Dar, who is participating in the IMF and World Bank annual meetings just over two weeks after taking office, said that Pakistan will seek restructuring on equal terms for all bilateral creditors.

He declined to comment when asked whether he thought it would be difficult to persuade China, creditor for about $23 billion of the debt, to participate.

But asked whether Pakistan would seek to reduce debt principal, he said “rescheduling is fine, but we are not seeking a haircut. That’s not fair.”

Rupee defender

Dar, who served as Pakistan’s finance minister three previous times -- most recently from 2013 to 2017 -- is known as a staunch defender of the rupee. He said Pakistan has not engaged in physical intervention in the currency, which has been battered this year by a strong U.S. dollar, but which has rallied some 10 percent since his appointment.

Dar said that he views the “true value” of the rupee at a level under 200 to the dollar. It last traded at 219.

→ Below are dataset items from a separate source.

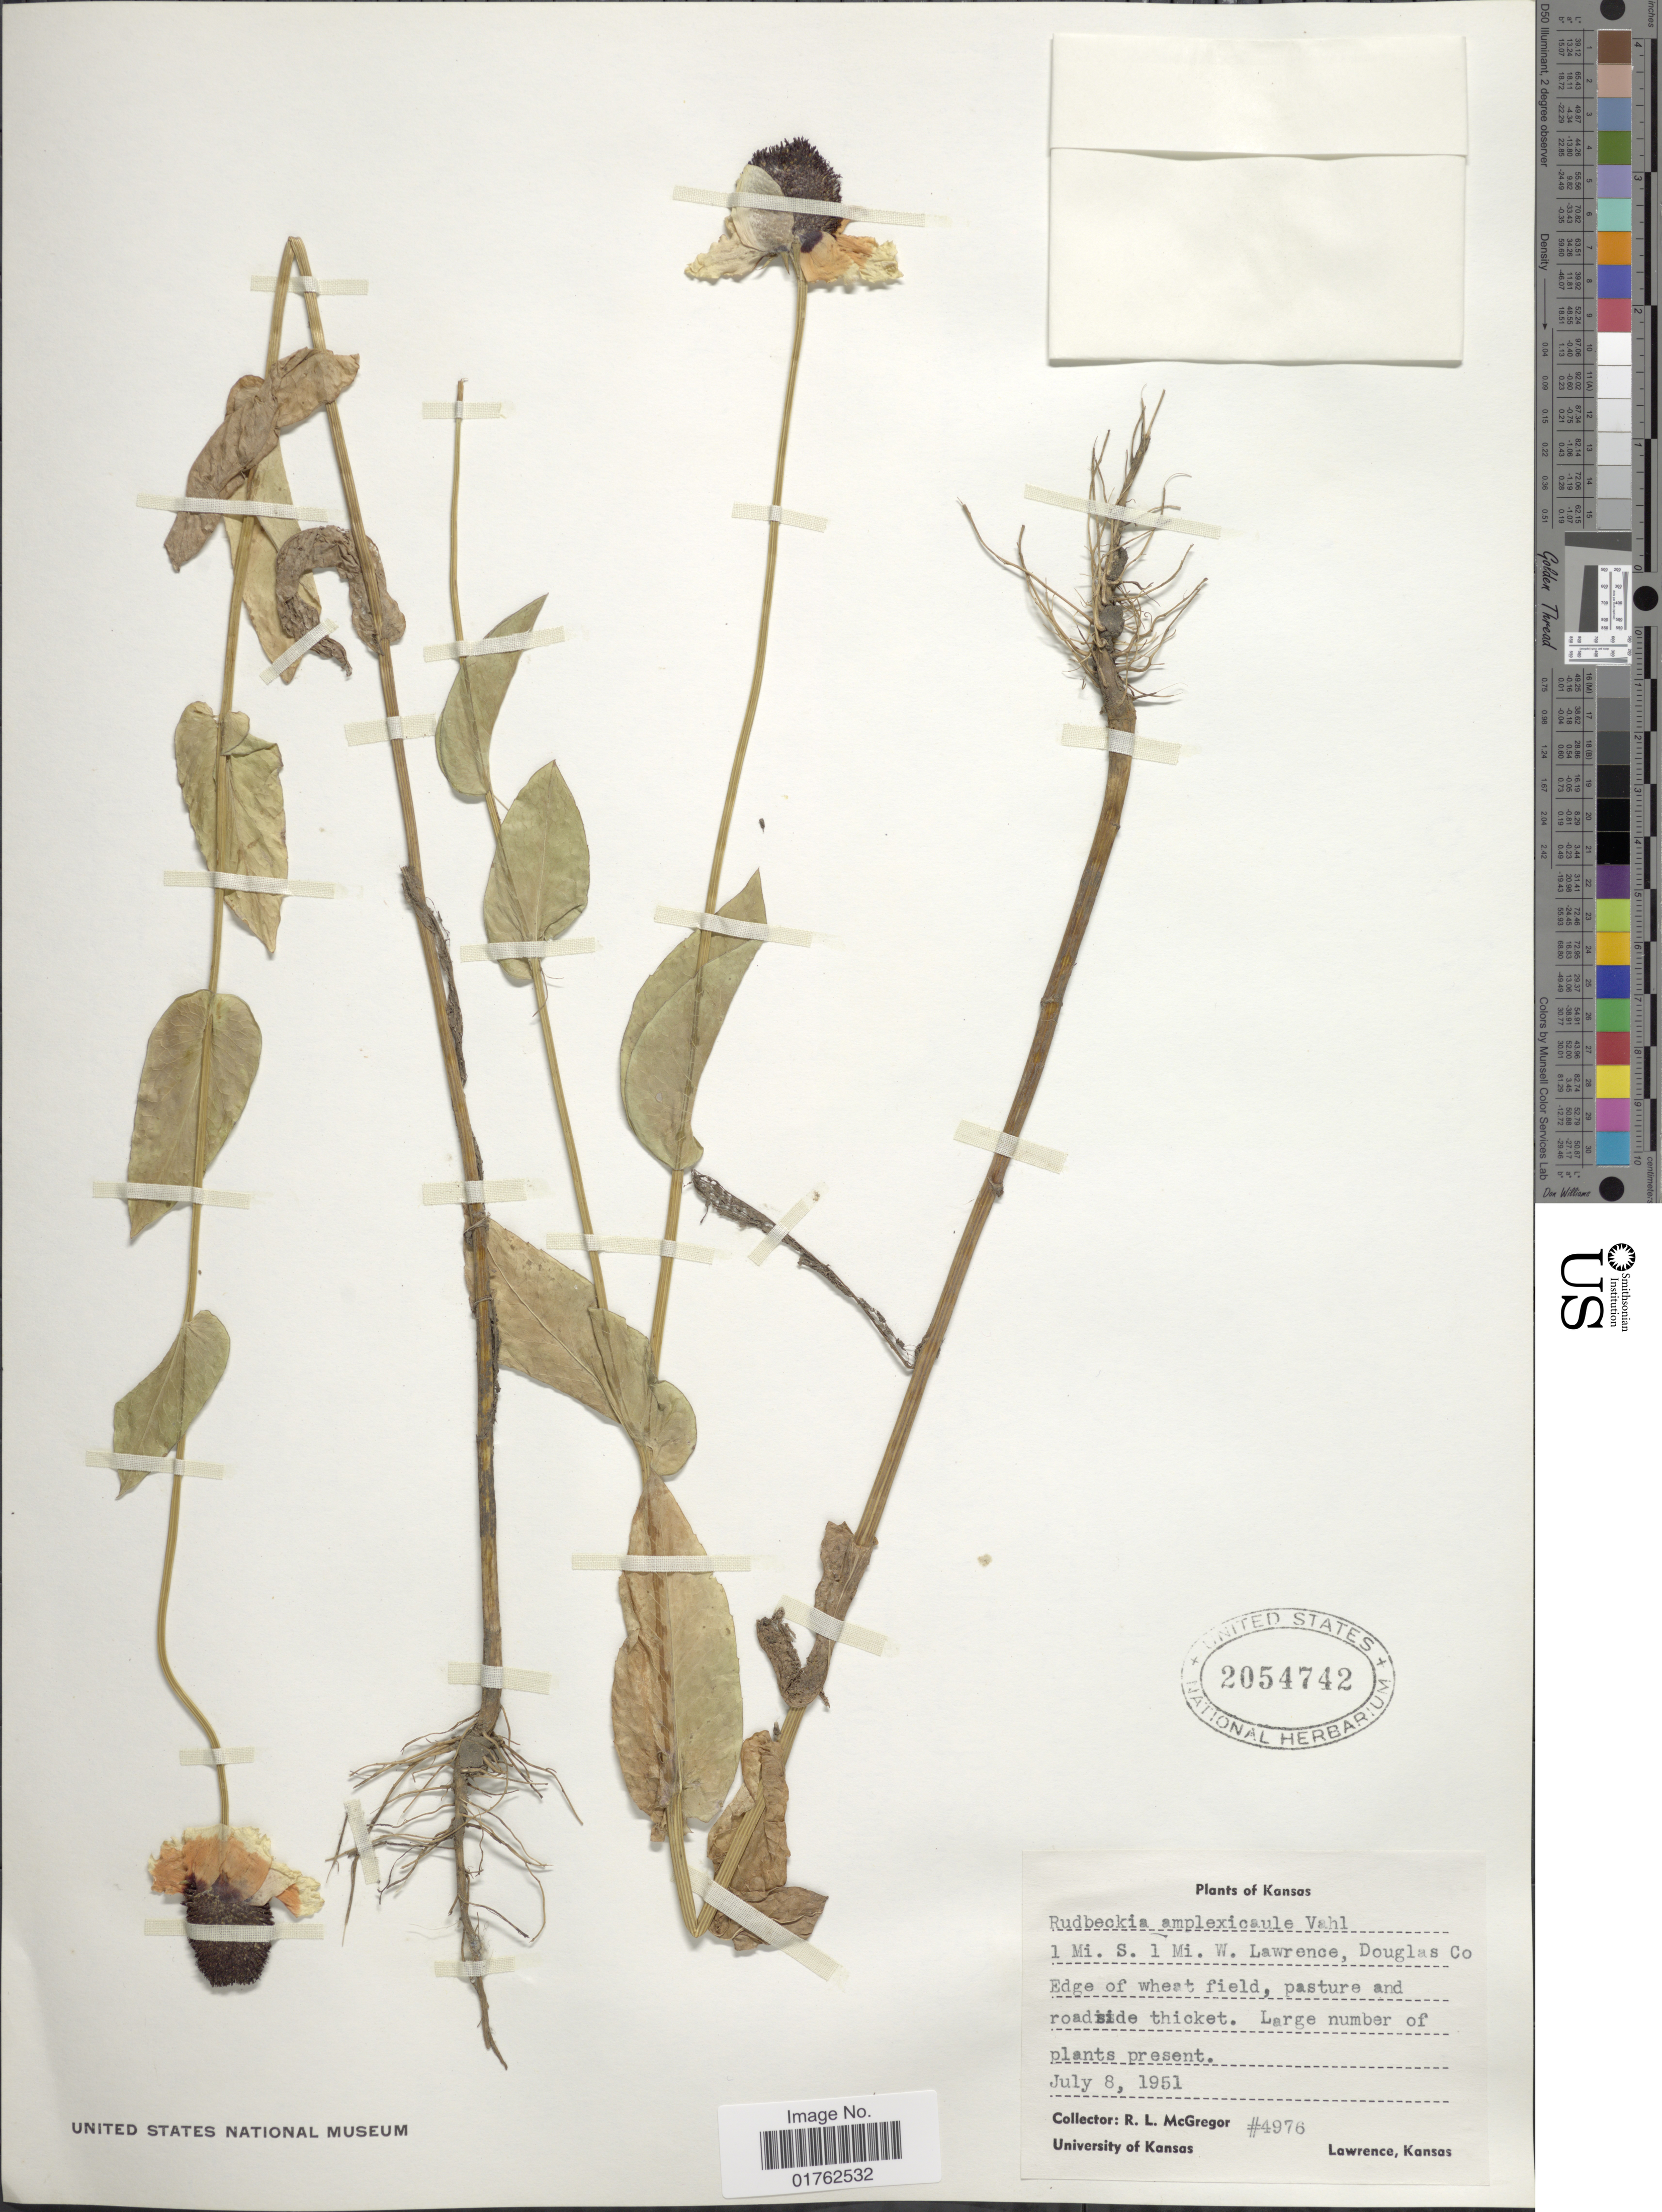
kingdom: Plantae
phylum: Tracheophyta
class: Magnoliopsida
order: Asterales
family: Asteraceae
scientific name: Dracopis amplexicaulis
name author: (Vahl) Cass.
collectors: R. McGregor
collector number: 4976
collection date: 1951-07-08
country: United States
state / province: Kansas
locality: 1 Mi. S. 1 Mi, W. lawrence, Douglas Co.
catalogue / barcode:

“I am for a stable currency, I am for a realistic rate. I am for market-based, but not subject to a currency being taken hostage” and making speculators billions of dollars.

Borrowing options

Asked whether he discussed with IMF officials the possibility of borrowing from the Fund’s new Resilience and Sustainability Trust for middle-income countries, Dar said “We have discussed all options.”

The Pakistan finance minister added that the IMF’s new emergency “food shock” borrowing window may also be a good fit for the country, which has lost crops due to devastating floods and may need to import up to half million of tons of wheat in the next year.

“In this scenario, we have the possibility to approaching and accessing this facility,” he said.